[Stored data]
## START
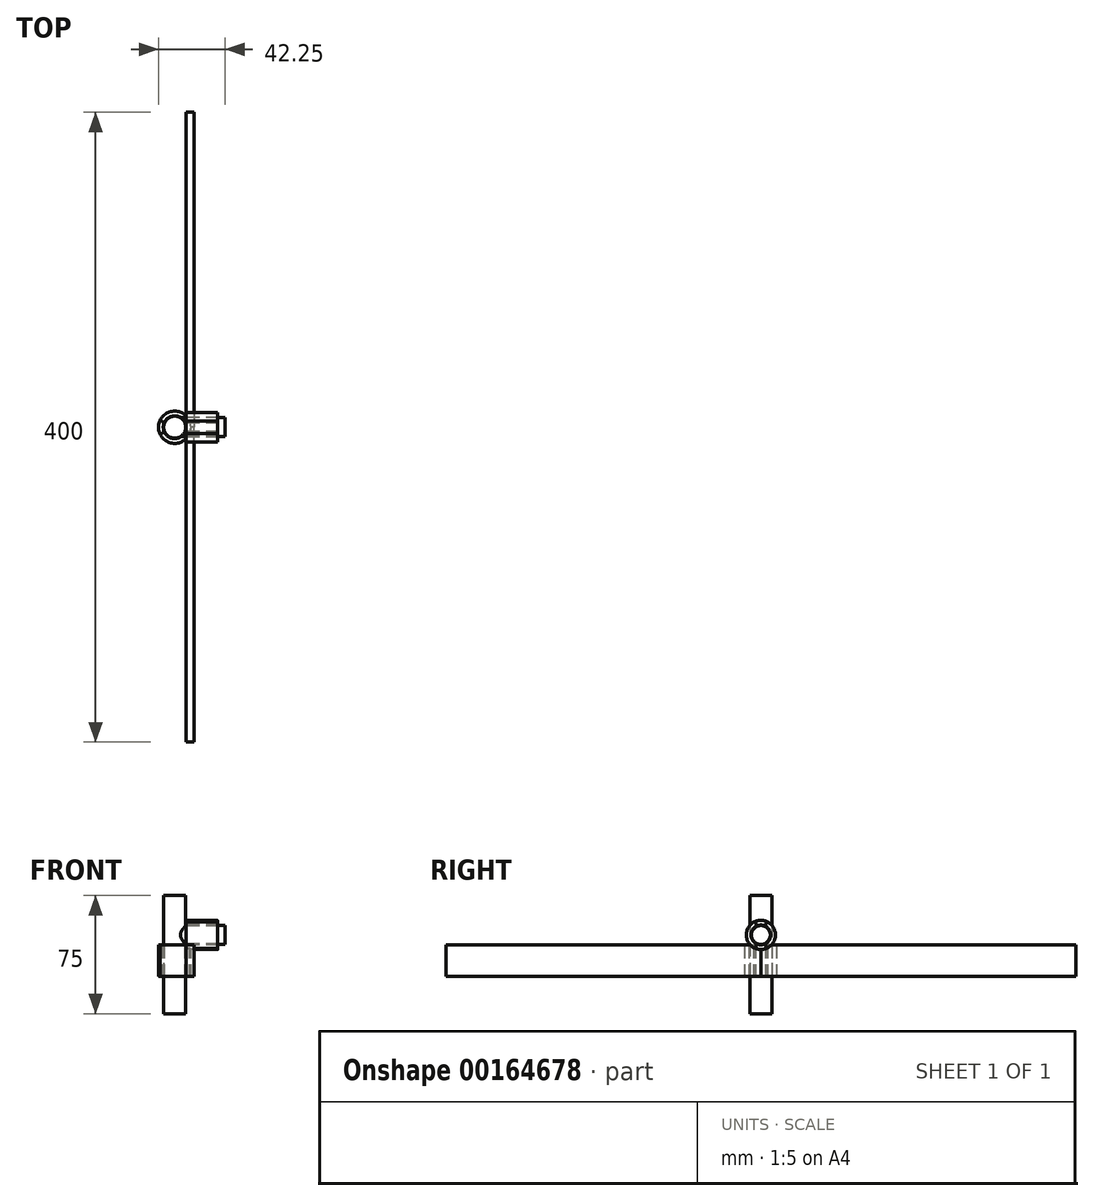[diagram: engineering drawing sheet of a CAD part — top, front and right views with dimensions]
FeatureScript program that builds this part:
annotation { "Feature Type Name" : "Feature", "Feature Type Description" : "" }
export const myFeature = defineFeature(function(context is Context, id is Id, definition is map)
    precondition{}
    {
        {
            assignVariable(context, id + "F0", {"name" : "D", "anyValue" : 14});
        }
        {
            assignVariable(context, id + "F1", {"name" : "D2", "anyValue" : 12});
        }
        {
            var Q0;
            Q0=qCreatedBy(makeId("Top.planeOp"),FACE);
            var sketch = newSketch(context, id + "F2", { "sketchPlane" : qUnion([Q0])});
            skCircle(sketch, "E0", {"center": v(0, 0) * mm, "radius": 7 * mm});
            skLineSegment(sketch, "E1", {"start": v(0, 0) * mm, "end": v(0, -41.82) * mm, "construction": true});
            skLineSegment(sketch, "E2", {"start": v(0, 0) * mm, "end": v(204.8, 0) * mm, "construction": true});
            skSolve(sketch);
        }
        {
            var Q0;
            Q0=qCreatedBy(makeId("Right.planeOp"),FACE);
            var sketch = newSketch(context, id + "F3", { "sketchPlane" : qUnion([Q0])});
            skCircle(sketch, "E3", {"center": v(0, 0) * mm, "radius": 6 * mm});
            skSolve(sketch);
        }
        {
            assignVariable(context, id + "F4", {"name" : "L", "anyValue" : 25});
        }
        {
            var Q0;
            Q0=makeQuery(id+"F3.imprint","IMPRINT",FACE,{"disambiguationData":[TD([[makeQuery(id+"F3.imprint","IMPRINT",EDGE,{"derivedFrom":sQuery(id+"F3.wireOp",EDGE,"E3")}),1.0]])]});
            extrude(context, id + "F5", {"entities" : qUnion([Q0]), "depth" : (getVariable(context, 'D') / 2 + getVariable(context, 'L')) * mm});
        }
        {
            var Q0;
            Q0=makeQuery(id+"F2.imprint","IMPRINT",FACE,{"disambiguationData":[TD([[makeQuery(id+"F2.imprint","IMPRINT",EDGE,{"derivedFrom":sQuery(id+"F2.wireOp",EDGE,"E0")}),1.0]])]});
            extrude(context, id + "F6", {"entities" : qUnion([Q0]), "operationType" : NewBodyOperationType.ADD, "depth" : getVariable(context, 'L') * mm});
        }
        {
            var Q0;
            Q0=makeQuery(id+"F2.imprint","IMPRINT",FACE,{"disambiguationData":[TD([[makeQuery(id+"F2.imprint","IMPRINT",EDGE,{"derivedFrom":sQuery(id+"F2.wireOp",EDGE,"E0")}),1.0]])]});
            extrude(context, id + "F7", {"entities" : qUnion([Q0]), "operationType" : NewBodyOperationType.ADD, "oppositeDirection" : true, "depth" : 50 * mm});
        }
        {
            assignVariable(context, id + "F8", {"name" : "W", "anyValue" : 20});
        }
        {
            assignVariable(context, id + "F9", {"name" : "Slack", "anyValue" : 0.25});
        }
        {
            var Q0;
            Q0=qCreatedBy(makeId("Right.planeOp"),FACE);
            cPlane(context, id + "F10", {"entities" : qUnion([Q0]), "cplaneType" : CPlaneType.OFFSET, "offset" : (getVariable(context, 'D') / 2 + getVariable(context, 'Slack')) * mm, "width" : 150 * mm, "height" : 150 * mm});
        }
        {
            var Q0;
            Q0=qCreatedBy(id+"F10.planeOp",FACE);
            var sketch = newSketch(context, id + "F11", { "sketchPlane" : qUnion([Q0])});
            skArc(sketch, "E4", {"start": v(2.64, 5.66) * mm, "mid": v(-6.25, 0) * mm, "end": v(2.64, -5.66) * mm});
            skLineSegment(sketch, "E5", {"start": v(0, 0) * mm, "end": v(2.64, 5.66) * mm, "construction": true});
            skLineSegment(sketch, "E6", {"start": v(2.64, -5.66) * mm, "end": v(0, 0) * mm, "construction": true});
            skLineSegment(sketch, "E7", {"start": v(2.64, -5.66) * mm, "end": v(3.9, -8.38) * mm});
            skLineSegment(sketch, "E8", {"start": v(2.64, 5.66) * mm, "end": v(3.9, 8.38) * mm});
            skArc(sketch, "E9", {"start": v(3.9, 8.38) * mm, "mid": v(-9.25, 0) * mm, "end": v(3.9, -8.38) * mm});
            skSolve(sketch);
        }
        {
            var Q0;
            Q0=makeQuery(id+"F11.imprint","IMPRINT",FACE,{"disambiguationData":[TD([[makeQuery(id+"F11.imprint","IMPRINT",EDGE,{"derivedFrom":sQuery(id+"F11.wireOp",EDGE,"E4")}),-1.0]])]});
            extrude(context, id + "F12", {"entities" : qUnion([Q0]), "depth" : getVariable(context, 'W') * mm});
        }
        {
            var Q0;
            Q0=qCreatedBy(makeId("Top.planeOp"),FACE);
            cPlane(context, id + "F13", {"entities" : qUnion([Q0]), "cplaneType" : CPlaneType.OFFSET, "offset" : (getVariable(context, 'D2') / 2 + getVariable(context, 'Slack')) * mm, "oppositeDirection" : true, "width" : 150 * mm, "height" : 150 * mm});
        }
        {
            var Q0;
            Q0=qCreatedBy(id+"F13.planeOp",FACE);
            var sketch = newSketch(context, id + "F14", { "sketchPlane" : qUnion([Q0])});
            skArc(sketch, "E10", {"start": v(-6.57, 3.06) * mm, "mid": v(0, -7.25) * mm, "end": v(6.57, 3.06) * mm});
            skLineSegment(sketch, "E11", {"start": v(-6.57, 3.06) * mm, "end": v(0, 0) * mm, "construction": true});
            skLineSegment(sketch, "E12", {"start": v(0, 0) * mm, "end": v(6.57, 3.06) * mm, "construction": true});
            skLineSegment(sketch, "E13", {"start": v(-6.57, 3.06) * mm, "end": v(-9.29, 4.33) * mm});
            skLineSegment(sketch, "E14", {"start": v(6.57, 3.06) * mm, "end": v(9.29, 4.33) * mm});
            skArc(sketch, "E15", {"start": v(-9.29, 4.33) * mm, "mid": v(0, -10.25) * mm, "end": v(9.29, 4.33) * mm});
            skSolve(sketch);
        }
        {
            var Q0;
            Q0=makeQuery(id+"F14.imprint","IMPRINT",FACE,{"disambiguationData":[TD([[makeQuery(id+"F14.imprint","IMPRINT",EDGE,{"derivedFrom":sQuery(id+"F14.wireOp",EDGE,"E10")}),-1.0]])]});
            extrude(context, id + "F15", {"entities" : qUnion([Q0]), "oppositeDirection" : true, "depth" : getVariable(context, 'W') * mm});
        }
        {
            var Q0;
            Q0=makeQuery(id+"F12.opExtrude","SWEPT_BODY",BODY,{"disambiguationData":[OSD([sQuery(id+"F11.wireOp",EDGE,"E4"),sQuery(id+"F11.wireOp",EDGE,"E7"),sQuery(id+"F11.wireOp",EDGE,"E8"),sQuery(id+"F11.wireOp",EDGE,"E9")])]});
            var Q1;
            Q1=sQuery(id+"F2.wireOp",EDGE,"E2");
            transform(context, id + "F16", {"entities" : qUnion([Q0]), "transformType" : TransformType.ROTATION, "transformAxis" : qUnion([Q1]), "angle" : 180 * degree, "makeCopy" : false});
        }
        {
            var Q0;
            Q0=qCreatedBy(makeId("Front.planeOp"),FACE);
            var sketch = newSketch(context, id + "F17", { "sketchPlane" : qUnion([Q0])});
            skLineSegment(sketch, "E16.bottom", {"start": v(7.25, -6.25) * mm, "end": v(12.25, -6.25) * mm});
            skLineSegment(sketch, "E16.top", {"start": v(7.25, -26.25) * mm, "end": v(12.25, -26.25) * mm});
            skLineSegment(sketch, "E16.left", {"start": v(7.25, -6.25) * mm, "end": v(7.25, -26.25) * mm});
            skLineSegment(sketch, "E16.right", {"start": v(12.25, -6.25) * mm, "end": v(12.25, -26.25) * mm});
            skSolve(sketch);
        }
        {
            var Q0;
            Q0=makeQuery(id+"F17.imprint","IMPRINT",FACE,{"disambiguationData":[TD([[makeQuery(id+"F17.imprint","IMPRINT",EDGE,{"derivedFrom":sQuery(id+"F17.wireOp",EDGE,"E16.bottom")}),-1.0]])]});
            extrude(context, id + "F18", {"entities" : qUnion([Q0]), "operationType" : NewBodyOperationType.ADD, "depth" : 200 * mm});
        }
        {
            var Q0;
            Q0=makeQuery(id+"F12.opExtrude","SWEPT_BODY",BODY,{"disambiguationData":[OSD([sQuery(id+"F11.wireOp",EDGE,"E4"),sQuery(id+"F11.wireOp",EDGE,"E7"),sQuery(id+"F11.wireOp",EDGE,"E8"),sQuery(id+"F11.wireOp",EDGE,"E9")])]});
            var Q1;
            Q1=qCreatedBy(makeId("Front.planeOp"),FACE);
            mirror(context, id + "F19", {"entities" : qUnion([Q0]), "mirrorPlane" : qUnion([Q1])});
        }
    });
## END
## START
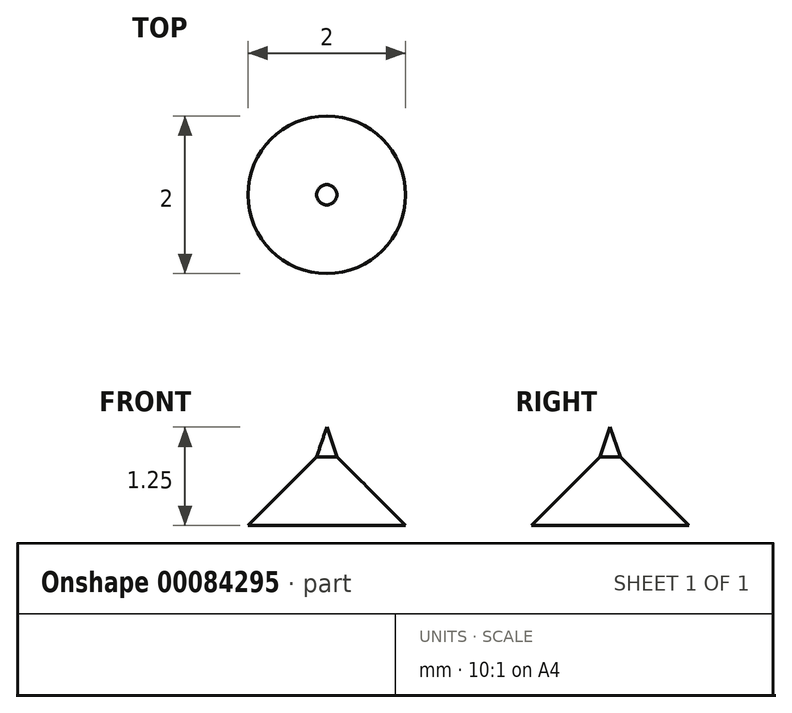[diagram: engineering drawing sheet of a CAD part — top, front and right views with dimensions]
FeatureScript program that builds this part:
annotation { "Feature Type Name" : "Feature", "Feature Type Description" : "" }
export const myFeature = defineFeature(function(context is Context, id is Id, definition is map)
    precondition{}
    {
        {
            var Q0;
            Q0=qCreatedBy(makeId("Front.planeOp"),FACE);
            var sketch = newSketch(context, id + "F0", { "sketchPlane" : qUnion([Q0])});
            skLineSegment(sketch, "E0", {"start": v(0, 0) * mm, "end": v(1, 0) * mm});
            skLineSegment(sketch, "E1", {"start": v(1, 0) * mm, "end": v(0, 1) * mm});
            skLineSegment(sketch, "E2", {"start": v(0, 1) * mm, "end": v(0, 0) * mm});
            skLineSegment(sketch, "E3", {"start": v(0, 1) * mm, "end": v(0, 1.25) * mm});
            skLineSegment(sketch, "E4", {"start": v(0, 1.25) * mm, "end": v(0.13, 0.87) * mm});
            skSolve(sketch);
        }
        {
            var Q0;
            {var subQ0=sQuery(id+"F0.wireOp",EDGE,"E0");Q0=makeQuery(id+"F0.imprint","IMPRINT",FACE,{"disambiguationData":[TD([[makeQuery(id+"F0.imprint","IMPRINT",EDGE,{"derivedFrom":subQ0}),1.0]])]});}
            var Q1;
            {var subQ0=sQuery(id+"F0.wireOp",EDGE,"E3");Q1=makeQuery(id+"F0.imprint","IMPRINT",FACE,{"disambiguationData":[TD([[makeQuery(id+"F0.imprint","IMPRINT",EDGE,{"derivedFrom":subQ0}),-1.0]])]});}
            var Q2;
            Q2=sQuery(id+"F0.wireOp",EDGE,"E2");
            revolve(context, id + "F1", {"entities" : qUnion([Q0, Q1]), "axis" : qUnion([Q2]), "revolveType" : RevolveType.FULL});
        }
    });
## END
## START
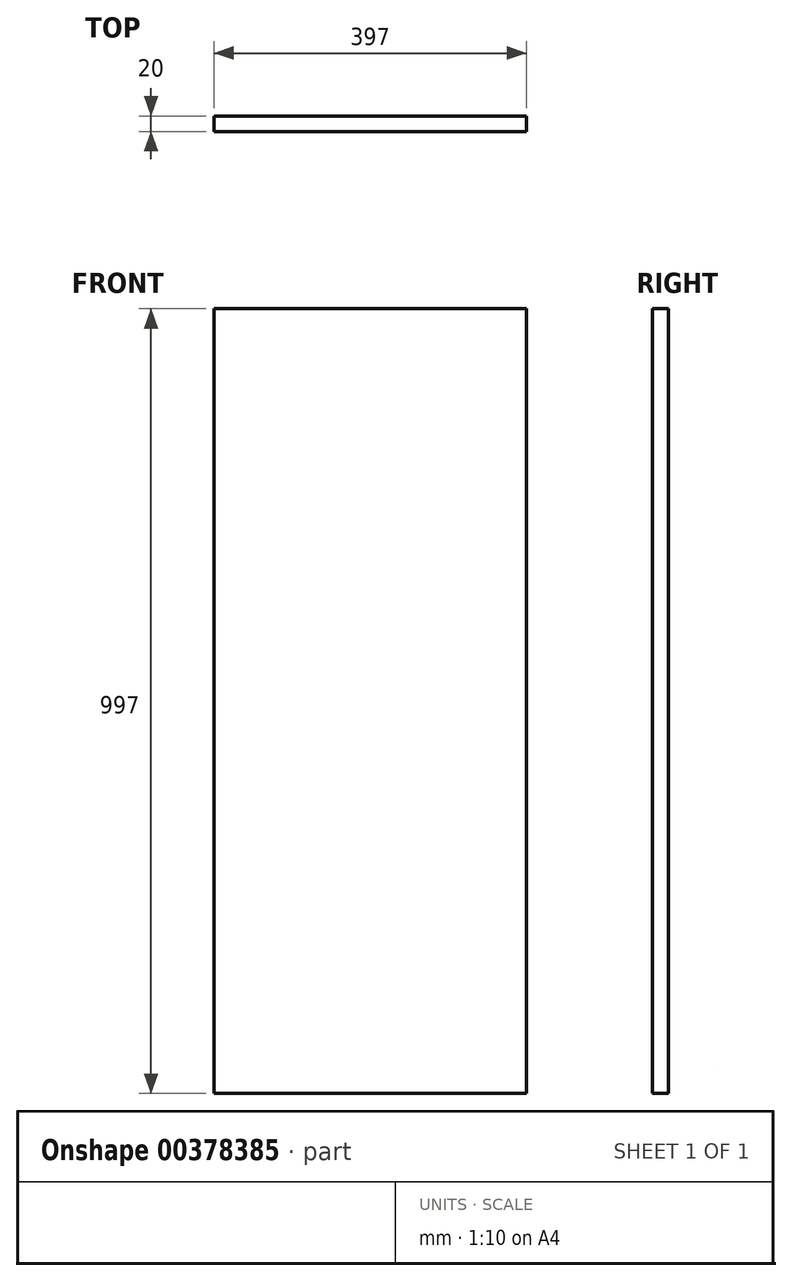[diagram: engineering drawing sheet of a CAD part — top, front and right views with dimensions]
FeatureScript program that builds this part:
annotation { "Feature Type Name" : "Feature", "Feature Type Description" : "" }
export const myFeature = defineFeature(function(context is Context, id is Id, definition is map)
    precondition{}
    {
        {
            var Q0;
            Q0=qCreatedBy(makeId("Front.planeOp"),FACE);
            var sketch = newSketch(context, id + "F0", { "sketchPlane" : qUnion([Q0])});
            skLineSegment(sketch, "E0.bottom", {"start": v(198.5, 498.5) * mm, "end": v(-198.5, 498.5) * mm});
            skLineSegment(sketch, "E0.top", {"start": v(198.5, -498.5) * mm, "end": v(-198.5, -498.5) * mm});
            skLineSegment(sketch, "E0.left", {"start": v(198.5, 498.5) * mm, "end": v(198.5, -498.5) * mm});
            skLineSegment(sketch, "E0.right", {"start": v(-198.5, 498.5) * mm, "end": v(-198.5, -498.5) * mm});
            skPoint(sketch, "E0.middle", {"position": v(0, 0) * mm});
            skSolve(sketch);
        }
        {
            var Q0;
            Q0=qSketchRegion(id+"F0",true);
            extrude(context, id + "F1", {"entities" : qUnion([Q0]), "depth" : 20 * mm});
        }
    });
## END
### Given request
Identify every line above that contains the string "left", and copy each of those lines in full.

### Solution for this problem
            skLineSegment(sketch, "E16.left", {"start": v(7.25, -6.25) * mm, "end": v(7.25, -26.25) * mm});
            skLineSegment(sketch, "E0.left", {"start": v(198.5, 498.5) * mm, "end": v(198.5, -498.5) * mm});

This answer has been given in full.